G.R. 139099 and G.R. 139729
(Petition for review under Rule 45 of the Rules of Court with prayer for the issuance of preliminary injunction and/or restraining order)
Herein petitioners seek
the reversal of the Somera decision rendered on June 30, 1999. What was filed
in the COURT OF APPEALS was a petition for annulment of judgment of the
decisions of the Arbiter and the Office of the President. Under Rule 47 of the
Rules of Court, the remedy of annulment of judgment is confined to decisions of
the Regional Trial Court on the ground of extrinsic fraud and lack of
jurisdiction, to wit-
“RULE 47
“ANNULMENT OF JUDGMENTS
OR FINAL ORDERS AND RESOLUTIONS
“SECTION 1. Coverage.—This Rule shall govern the annulment by the Court of Appeals of judgments or final orders and resolutions in civil actions of Regional Trial Courts for which the ordinary remedies of new trial, appeal, petition for relief or other appropriate remedies are no longer available through no fault of the petitioner. (n)
“SEC. 2. Grounds for annulment.—The annulment may be based only on the ground of extrinsic fraud and lack of jurisdiction.
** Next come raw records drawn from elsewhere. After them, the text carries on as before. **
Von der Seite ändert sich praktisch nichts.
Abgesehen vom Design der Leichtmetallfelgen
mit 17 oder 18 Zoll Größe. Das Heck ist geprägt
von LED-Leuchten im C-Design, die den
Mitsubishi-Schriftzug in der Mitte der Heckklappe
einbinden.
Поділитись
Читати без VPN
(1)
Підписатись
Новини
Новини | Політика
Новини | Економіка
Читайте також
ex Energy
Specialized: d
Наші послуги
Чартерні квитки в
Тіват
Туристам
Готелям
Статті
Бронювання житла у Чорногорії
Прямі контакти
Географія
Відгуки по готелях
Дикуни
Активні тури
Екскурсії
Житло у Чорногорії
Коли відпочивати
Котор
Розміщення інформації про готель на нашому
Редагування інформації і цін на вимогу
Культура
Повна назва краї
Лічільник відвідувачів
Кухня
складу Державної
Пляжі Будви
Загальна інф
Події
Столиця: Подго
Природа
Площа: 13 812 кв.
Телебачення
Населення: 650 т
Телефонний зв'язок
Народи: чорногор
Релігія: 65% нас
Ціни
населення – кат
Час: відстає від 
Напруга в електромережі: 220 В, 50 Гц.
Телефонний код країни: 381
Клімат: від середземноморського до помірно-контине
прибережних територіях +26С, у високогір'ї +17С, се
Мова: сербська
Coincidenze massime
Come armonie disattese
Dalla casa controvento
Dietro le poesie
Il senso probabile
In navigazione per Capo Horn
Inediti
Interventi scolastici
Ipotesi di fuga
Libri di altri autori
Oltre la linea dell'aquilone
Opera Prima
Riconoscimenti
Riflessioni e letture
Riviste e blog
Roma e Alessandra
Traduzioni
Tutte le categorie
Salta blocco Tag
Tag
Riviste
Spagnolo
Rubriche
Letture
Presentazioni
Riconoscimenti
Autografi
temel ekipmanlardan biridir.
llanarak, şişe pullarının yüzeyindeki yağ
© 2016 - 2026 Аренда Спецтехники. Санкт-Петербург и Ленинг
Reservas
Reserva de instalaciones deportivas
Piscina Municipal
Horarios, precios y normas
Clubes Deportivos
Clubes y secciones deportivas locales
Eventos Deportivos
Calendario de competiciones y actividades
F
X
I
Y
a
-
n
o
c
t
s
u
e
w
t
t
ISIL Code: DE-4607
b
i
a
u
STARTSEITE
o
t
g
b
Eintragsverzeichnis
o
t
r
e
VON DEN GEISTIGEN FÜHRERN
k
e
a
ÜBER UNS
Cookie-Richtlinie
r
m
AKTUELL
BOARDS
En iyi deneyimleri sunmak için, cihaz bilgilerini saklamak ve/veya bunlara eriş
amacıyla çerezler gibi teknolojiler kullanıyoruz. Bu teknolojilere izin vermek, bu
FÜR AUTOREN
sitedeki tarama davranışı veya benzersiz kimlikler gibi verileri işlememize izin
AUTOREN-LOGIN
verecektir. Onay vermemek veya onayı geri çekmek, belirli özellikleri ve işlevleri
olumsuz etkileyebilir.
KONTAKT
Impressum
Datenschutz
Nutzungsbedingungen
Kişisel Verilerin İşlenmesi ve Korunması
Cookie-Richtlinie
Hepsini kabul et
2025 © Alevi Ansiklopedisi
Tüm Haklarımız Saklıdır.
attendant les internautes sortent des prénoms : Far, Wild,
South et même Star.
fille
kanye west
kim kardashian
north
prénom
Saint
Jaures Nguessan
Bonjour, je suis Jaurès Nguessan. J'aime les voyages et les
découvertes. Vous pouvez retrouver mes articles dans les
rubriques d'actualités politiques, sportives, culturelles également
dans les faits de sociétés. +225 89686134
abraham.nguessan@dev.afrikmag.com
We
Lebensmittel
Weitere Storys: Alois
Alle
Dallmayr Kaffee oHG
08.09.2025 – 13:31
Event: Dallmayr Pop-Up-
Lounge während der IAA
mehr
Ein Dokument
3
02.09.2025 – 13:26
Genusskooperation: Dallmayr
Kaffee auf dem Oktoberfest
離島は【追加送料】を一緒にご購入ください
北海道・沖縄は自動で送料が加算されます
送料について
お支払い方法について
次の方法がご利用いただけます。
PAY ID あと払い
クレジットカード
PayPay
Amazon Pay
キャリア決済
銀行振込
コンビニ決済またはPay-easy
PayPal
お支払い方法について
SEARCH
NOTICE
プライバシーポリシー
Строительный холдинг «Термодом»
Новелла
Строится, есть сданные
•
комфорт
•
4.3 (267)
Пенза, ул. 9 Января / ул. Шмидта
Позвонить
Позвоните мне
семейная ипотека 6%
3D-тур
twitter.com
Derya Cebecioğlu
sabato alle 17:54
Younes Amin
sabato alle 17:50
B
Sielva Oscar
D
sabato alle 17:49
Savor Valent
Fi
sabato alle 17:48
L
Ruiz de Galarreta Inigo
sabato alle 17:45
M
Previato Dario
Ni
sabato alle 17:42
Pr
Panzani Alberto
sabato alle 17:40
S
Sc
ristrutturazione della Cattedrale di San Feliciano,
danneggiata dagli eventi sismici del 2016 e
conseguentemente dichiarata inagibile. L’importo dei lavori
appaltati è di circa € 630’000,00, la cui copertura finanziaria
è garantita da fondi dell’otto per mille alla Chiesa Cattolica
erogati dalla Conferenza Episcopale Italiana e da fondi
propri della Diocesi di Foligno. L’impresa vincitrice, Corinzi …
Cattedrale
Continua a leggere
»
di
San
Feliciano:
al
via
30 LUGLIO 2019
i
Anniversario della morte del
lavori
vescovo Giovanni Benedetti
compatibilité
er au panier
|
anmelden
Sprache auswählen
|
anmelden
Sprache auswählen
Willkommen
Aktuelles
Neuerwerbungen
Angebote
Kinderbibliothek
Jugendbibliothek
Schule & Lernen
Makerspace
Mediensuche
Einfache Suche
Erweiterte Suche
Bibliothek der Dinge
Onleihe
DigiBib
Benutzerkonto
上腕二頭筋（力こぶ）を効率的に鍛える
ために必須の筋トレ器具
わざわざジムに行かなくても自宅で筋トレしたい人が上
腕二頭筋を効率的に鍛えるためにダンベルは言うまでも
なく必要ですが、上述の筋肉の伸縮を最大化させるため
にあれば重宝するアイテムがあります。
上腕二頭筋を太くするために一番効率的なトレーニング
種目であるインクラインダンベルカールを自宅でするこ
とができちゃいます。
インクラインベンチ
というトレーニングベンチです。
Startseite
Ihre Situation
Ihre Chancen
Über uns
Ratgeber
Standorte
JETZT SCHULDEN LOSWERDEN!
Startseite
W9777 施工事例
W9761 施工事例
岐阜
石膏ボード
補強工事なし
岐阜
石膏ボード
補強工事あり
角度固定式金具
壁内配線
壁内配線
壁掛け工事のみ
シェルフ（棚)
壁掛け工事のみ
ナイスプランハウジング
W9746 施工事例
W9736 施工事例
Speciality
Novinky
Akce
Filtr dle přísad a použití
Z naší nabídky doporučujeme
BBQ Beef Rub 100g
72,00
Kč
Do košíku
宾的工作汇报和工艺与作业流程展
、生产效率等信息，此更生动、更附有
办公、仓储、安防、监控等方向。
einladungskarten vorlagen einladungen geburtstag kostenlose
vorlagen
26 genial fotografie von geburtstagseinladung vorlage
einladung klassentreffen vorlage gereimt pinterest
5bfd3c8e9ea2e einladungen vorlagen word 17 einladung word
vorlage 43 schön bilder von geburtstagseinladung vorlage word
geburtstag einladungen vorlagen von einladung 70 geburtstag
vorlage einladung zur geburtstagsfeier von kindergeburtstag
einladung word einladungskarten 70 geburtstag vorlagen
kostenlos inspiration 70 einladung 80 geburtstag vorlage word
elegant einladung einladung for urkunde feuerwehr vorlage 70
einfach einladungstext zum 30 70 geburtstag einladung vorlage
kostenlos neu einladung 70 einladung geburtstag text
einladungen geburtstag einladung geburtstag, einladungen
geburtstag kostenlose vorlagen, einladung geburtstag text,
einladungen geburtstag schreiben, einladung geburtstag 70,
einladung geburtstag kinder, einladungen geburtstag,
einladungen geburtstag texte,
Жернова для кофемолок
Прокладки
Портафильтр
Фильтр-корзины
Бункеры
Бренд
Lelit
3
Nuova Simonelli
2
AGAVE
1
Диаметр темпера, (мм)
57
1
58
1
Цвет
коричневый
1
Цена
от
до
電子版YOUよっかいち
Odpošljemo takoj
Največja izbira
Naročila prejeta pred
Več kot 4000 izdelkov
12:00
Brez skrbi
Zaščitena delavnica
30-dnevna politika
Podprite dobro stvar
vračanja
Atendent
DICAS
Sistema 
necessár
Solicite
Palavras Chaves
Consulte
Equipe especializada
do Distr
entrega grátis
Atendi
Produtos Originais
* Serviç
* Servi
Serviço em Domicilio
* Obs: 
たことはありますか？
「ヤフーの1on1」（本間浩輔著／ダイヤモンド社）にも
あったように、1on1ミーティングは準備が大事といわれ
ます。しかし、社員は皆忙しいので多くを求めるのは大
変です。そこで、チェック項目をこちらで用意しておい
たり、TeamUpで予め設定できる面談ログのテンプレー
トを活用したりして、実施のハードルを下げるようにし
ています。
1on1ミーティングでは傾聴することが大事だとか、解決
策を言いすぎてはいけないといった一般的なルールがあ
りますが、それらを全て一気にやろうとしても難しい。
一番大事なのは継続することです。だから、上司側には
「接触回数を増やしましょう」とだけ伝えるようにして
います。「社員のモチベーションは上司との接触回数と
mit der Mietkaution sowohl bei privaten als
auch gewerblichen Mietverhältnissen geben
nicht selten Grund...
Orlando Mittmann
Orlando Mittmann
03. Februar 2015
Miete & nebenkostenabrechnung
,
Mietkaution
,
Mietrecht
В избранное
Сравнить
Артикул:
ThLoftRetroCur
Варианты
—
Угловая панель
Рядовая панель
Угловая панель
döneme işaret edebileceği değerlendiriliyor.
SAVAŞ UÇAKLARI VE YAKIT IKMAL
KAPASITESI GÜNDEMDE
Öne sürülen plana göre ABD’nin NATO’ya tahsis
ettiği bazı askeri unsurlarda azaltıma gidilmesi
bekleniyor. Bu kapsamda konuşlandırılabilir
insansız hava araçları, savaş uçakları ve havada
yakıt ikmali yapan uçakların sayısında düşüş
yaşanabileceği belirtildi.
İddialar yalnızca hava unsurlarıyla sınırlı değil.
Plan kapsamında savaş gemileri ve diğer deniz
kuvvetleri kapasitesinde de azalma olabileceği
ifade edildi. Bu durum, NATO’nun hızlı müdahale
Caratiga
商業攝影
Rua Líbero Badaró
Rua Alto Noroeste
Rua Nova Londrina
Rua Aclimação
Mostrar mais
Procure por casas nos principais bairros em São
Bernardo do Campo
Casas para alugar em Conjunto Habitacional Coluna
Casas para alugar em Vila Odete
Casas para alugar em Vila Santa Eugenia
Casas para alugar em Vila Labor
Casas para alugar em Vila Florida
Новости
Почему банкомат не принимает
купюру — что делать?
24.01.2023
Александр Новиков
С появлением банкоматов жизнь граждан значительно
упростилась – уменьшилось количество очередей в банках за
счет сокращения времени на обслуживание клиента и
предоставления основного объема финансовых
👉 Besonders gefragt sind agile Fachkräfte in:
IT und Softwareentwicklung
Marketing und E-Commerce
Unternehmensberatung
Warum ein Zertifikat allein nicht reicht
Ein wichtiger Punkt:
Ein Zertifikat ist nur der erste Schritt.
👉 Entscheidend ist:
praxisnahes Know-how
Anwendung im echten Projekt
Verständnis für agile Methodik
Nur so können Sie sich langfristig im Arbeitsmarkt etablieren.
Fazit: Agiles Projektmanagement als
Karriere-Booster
“Extrinsic fraud shall not be a valid ground if it was availed of, or could have been availed of, in a motion for new trial or petition for relief. (n)”
Although the grounds set
forth in the petition for annulment of judgment are fraud and lack of
jurisdiction, said petition cannot prosper for the simple reason that the
decision sought to be annulled was not rendered by the Regional Trial Court but
by an administrative agency (HLU Arbiter and Office of the President), hence,
not within the jurisdiction of the Court of Appeals. There is no such remedy as annulment of judgment of the HLURB or
the Office of the President. Assuming arguendo that the annulment
petition can be treated as a petition for review under Rule 43 of the 1997
Rules of Civil Procedure, the same should have been dismissed by the Court of
Appeals, because no error of judgment was imputed to the HLURB and the Office
of the President. Fraud and lack of jurisdiction are beyond the province of
petitions under Rule 43 of the Rules of Court, as it covers only errors of
judgment. A petition for annulment of judgment is an initiatory remedy, hence
no error of judgment can be the subject thereof. Besides, the Arbiter and the
Office of the President indisputably have jurisdiction over the cases brought
before them in line with our ruling in Francisco Sycip, Jr. vs. Court of
Appeals,23 G.R. No. 125059.23 promulgated on March 17, 2000, where the
aggrieved townhouse buyers may seek protection from the HLURB under
Presidential Decree No. 957, otherwise known as “Subdivision and Condominium
Buyers’ Protective Decree.”
WHEREFORE, in view of the foregoing disquisitions, the
petitions in G.R. Nos. 137551 and 139631 are hereby DISMISSED. The petitions in G.R. Nos. 139099 and 139729
are GRANTED and the decision of the Court of Appeals dated June 30, 1999 is
REVERSED and SET ASIDE. The decision of
the Housing and Land Use Arbiter dated February 20, 1991, as affirmed by the
Board of Commissioners and the Office of the President, is hereby REINSTATED.
SO ORDERED.
Bellosillo, (Chairman),
Mendoza, Quisumbing, and De Leon, Jr., JJ., concur.